# Exercise
Edit the records below by replacing every occurrence of "collection date" with "date collected" and leaving all other text unchanged.

[START Entries shown]

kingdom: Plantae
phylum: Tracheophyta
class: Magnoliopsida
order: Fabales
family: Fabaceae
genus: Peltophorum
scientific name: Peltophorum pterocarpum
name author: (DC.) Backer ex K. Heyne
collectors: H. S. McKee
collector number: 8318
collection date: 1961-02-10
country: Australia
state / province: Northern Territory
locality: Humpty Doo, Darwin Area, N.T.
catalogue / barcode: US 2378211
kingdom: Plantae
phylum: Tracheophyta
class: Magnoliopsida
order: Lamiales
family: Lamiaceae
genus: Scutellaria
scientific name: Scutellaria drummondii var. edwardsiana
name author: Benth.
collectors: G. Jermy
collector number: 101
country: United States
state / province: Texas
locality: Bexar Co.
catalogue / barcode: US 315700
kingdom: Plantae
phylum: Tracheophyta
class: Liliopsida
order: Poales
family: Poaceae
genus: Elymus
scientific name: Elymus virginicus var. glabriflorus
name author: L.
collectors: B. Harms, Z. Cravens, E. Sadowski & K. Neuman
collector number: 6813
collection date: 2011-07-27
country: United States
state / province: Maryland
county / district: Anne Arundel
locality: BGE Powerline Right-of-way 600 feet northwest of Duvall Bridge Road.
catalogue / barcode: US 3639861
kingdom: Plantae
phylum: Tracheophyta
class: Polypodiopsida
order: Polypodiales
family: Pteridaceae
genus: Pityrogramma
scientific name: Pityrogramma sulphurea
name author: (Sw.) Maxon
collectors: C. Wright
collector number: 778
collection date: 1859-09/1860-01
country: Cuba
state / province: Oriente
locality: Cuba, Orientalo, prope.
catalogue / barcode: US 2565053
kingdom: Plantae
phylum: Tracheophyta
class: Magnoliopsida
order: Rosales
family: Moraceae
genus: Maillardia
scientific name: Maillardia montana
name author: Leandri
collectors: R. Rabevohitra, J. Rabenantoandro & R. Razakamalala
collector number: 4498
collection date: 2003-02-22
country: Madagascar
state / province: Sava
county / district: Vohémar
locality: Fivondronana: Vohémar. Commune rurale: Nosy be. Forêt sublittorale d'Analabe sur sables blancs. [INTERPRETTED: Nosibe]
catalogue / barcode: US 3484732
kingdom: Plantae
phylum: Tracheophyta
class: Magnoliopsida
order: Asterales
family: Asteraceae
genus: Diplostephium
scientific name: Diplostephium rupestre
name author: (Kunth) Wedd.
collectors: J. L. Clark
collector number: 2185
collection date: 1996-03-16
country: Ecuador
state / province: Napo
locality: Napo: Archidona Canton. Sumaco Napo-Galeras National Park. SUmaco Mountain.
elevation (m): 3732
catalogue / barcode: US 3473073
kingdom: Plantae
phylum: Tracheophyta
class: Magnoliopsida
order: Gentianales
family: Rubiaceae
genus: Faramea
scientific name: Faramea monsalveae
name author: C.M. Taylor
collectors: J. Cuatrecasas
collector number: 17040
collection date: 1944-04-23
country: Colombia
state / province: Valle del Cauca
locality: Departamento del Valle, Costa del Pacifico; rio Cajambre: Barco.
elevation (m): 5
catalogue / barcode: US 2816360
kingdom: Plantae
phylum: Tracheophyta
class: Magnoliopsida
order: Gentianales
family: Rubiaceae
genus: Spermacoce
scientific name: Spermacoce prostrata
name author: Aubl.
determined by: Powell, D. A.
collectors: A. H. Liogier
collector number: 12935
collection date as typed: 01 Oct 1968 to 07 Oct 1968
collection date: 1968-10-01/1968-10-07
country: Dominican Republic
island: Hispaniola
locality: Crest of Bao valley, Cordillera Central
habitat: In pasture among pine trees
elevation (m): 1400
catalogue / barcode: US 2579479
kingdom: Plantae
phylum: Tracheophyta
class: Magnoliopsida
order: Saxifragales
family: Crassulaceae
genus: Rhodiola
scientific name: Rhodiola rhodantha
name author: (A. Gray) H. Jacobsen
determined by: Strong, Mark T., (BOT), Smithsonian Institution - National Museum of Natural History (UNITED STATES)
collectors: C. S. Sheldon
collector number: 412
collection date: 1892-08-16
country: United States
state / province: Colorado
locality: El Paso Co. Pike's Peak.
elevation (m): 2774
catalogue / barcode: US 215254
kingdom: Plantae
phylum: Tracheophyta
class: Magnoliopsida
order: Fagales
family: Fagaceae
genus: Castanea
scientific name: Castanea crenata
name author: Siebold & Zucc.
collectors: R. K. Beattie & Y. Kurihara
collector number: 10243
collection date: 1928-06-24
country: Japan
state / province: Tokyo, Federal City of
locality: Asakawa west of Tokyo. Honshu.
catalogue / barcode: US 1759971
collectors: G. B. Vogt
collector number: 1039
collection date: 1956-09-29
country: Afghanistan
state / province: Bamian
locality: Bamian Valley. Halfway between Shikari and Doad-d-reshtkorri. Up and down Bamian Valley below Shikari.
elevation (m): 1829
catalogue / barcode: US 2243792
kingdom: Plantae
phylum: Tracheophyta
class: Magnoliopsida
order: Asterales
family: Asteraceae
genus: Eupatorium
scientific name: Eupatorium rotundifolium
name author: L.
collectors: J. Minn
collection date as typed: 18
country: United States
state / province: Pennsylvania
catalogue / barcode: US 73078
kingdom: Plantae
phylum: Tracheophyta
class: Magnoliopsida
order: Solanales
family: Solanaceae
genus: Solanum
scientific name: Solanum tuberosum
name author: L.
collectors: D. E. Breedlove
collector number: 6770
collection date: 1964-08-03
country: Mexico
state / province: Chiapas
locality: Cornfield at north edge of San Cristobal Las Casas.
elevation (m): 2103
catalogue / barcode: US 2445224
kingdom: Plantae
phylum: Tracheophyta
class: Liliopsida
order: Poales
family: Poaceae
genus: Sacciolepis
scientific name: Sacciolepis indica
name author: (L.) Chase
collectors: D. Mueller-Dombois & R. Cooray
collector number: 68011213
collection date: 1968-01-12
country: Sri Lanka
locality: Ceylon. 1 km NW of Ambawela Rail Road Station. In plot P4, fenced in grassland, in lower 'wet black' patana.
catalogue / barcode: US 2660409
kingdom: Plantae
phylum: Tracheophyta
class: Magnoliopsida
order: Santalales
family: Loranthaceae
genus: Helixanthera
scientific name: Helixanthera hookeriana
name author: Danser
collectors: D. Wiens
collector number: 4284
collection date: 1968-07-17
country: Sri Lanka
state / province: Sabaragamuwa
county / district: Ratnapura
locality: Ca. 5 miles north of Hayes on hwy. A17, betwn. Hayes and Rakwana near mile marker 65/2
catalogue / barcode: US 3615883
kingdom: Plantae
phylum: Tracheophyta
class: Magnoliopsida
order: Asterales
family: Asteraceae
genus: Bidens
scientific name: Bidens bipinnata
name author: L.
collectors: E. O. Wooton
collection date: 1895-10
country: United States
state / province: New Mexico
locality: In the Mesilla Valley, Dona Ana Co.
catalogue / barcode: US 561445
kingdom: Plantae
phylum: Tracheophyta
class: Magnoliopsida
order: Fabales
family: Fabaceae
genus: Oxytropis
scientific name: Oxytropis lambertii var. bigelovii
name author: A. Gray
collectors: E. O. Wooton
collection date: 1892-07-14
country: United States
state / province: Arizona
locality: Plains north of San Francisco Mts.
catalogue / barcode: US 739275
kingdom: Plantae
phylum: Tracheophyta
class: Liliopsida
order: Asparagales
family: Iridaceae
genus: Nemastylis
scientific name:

[END Entries shown]

# Worked solution
kingdom: Plantae
phylum: Tracheophyta
class: Magnoliopsida
order: Fabales
family: Fabaceae
genus: Peltophorum
scientific name: Peltophorum pterocarpum
name author: (DC.) Backer ex K. Heyne
collectors: H. S. McKee
collector number: 8318
date collected: 1961-02-10
country: Australia
state / province: Northern Territory
locality: Humpty Doo, Darwin Area, N.T.
catalogue / barcode: US 2378211
kingdom: Plantae
phylum: Tracheophyta
class: Magnoliopsida
order: Lamiales
family: Lamiaceae
genus: Scutellaria
scientific name: Scutellaria drummondii var. edwardsiana
name author: Benth.
collectors: G. Jermy
collector number: 101
country: United States
state / province: Texas
locality: Bexar Co.
catalogue / barcode: US 315700
kingdom: Plantae
phylum: Tracheophyta
class: Liliopsida
order: Poales
family: Poaceae
genus: Elymus
scientific name: Elymus virginicus var. glabriflorus
name author: L.
collectors: B. Harms, Z. Cravens, E. Sadowski & K. Neuman
collector number: 6813
date collected: 2011-07-27
country: United States
state / province: Maryland
county / district: Anne Arundel
locality: BGE Powerline Right-of-way 600 feet northwest of Duvall Bridge Road.
catalogue / barcode: US 3639861
kingdom: Plantae
phylum: Tracheophyta
class: Polypodiopsida
order: Polypodiales
family: Pteridaceae
genus: Pityrogramma
scientific name: Pityrogramma sulphurea
name author: (Sw.) Maxon
collectors: C. Wright
collector number: 778
date collected: 1859-09/1860-01
country: Cuba
state / province: Oriente
locality: Cuba, Orientalo, prope.
catalogue / barcode: US 2565053
kingdom: Plantae
phylum: Tracheophyta
class: Magnoliopsida
order: Rosales
family: Moraceae
genus: Maillardia
scientific name: Maillardia montana
name author: Leandri
collectors: R. Rabevohitra, J. Rabenantoandro & R. Razakamalala
collector number: 4498
date collected: 2003-02-22
country: Madagascar
state / province: Sava
county / district: Vohémar
locality: Fivondronana: Vohémar. Commune rurale: Nosy be. Forêt sublittorale d'Analabe sur sables blancs. [INTERPRETTED: Nosibe]
catalogue / barcode: US 3484732
kingdom: Plantae
phylum: Tracheophyta
class: Magnoliopsida
order: Asterales
family: Asteraceae
genus: Diplostephium
scientific name: Diplostephium rupestre
name author: (Kunth) Wedd.
collectors: J. L. Clark
collector number: 2185
date collected: 1996-03-16
country: Ecuador
state / province: Napo
locality: Napo: Archidona Canton. Sumaco Napo-Galeras National Park. SUmaco Mountain.
elevation (m): 3732
catalogue / barcode: US 3473073
kingdom: Plantae
phylum: Tracheophyta
class: Magnoliopsida
order: Gentianales
family: Rubiaceae
genus: Faramea
scientific name: Faramea monsalveae
name author: C.M. Taylor
collectors: J. Cuatrecasas
collector number: 17040
date collected: 1944-04-23
country: Colombia
state / province: Valle del Cauca
locality: Departamento del Valle, Costa del Pacifico; rio Cajambre: Barco.
elevation (m): 5
catalogue / barcode: US 2816360
kingdom: Plantae
phylum: Tracheophyta
class: Magnoliopsida
order: Gentianales
family: Rubiaceae
genus: Spermacoce
scientific name: Spermacoce prostrata
name author: Aubl.
determined by: Powell, D. A.
collectors: A. H. Liogier
collector number: 12935
date collected as typed: 01 Oct 1968 to 07 Oct 1968
date collected: 1968-10-01/1968-10-07
country: Dominican Republic
island: Hispaniola
locality: Crest of Bao valley, Cordillera Central
habitat: In pasture among pine trees
elevation (m): 1400
catalogue / barcode: US 2579479
kingdom: Plantae
phylum: Tracheophyta
class: Magnoliopsida
order: Saxifragales
family: Crassulaceae
genus: Rhodiola
scientific name: Rhodiola rhodantha
name author: (A. Gray) H. Jacobsen
determined by: Strong, Mark T., (BOT), Smithsonian Institution - National Museum of Natural History (UNITED STATES)
collectors: C. S. Sheldon
collector number: 412
date collected: 1892-08-16
country: United States
state / province: Colorado
locality: El Paso Co. Pike's Peak.
elevation (m): 2774
catalogue / barcode: US 215254
kingdom: Plantae
phylum: Tracheophyta
class: Magnoliopsida
order: Fagales
family: Fagaceae
genus: Castanea
scientific name: Castanea crenata
name author: Siebold & Zucc.
collectors: R. K. Beattie & Y. Kurihara
collector number: 10243
date collected: 1928-06-24
country: Japan
state / province: Tokyo, Federal City of
locality: Asakawa west of Tokyo. Honshu.
catalogue / barcode: US 1759971
collectors: G. B. Vogt
collector number: 1039
date collected: 1956-09-29
country: Afghanistan
state / province: Bamian
locality: Bamian Valley. Halfway between Shikari and Doad-d-reshtkorri. Up and down Bamian Valley below Shikari.
elevation (m): 1829
catalogue / barcode: US 2243792
kingdom: Plantae
phylum: Tracheophyta
class: Magnoliopsida
order: Asterales
family: Asteraceae
genus: Eupatorium
scientific name: Eupatorium rotundifolium
name author: L.
collectors: J. Minn
date collected as typed: 18
country: United States
state / province: Pennsylvania
catalogue / barcode: US 73078
kingdom: Plantae
phylum: Tracheophyta
class: Magnoliopsida
order: Solanales
family: Solanaceae
genus: Solanum
scientific name: Solanum tuberosum
name author: L.
collectors: D. E. Breedlove
collector number: 6770
date collected: 1964-08-03
country: Mexico
state / province: Chiapas
locality: Cornfield at north edge of San Cristobal Las Casas.
elevation (m): 2103
catalogue / barcode: US 2445224
kingdom: Plantae
phylum: Tracheophyta
class: Liliopsida
order: Poales
family: Poaceae
genus: Sacciolepis
scientific name: Sacciolepis indica
name author: (L.) Chase
collectors: D. Mueller-Dombois & R. Cooray
collector number: 68011213
date collected: 1968-01-12
country: Sri Lanka
locality: Ceylon. 1 km NW of Ambawela Rail Road Station. In plot P4, fenced in grassland, in lower 'wet black' patana.
catalogue / barcode: US 2660409
kingdom: Plantae
phylum: Tracheophyta
class: Magnoliopsida
order: Santalales
family: Loranthaceae
genus: Helixanthera
scientific name: Helixanthera hookeriana
name author: Danser
collectors: D. Wiens
collector number: 4284
date collected: 1968-07-17
country: Sri Lanka
state / province: Sabaragamuwa
county / district: Ratnapura
locality: Ca. 5 miles north of Hayes on hwy. A17, betwn. Hayes and Rakwana near mile marker 65/2
catalogue / barcode: US 3615883
kingdom: Plantae
phylum: Tracheophyta
class: Magnoliopsida
order: Asterales
family: Asteraceae
genus: Bidens
scientific name: Bidens bipinnata
name author: L.
collectors: E. O. Wooton
date collected: 1895-10
country: United States
state / province: New Mexico
locality: In the Mesilla Valley, Dona Ana Co.
catalogue / barcode: US 561445
kingdom: Plantae
phylum: Tracheophyta
class: Magnoliopsida
order: Fabales
family: Fabaceae
genus: Oxytropis
scientific name: Oxytropis lambertii var. bigelovii
name author: A. Gray
collectors: E. O. Wooton
date collected: 1892-07-14
country: United States
state / province: Arizona
locality: Plains north of San Francisco Mts.
catalogue / barcode: US 739275
kingdom: Plantae
phylum: Tracheophyta
class: Liliopsida
order: Asparagales
family: Iridaceae
genus: Nemastylis
scientific name:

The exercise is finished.